**SELECTED EXCERPT**

-------------------------

Ambiguity and underspecification cause a different class of failure: a prompt that’s technically clear to the person who wrote it but admits multiple reasonable interpretations to the model, which then confidently picks one without flagging the ambiguity back to the user. This is usually a prompt-design bug, not a model-capability bug, and the fix is almost always the same: state constraints explicitly (format, length, what to do if information is missing) rather than assuming they’re implied by context.
A Comparison of Core Techniques
| Technique | What It Does | Best Used When |
|---|---|---|
| Zero-shot | Relies on the instruction alone, no examples | Task is well-understood, format is standard |
| Few-shot | Shows worked examples in-context | Output format is unusual or hard to describe in words |
| Chain-of-thought | Elicits step-by-step reasoning before the answer | Multi-step reasoning, math, logic tasks |
| System/user split | Separates persistent rules from per-turn requests | Any production application, not just one-off queries |
| ReAct (reason + act) | Interleaves reasoning with tool calls and observations | Agentic tasks needing external actions, not just text generation |
Toward Context Engineering
As applications moved from single-turn Q&A toward agentic systems that call tools, retrieve documents, and maintain state across many steps, the discipline expanded beyond writing a clever instruction string. What increasingly matters is managing the model’s entire context window as a structured resource: which tool definitions are exposed, which prior conversation turns or retrieved documents are included versus trimmed, and in what order and format information reaches the model — a practice often called context engineering to distinguish it from single-prompt wordsmithing. This is the same interleaved reasoning-acting loop formalized in the ReAct paper, where the model’s next action and observation become part of its own context for the following step, rather than a single fixed prompt trying to anticipate every possible response in advance.
The throughline across all of this: as models get more capable, the cost of a badly-specified prompt doesn’t go to zero, it moves from “the model fails obviously” to “the model succeeds at the wrong thing confidently” — which is a harder failure mode to catch, and exactly why deliberate prompt (and context) design keeps mattering as capability increases rather than becoming irrelevant.

-------------------------

**EXTRACTED RECORDS**
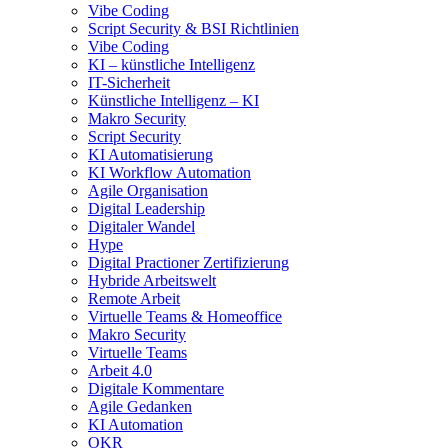
Vibe Coding
Script Security & BSI Richtlinien
Vibe Coding
KI – künstliche Intelligenz
IT-Sicherheit
Künstliche Intelligenz – KI
Makro Security
Script Security
KI Automatisierung
KI Workflow Automation
Agile Organisation
Digital Leadership
Digitaler Wandel
Hype
Digital Practioner Zertifizierung
Hybride Arbeitswelt
Remote Arbeit
Virtuelle Teams & Homeoffice
Makro Security
Virtuelle Teams
Arbeit 4.0
Digitale Kommentare
Agile Gedanken
KI Automation
OKR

-------------------------

**APPLY WHAT YOU READ**
- 1) Reproduce the prompt-design excerpt, starting with "Ambiguity and underspecification" and going on through "implied by context.", and switch "constraints" to "requirements".
- 2) Name every technique in the comparison table of the prompt-design excerpt.

**YOUR WRITTEN ANSWERS**
- 1)
Ambiguity and underspecification cause a different class of failure: a prompt that’s technically clear to the person who wrote it but admits multiple reasonable interpretations to the model, which then confidently picks one without flagging the ambiguity back to the user. This is usually a prompt-design bug, not a model-capability bug, and the fix is almost always the same: state requirements explicitly (format, length, what to do if information is missing) rather than assuming they’re implied by context.

- 2)
Zero-shot
Few-shot
Chain-of-thought
System/user split
ReAct (reason + act)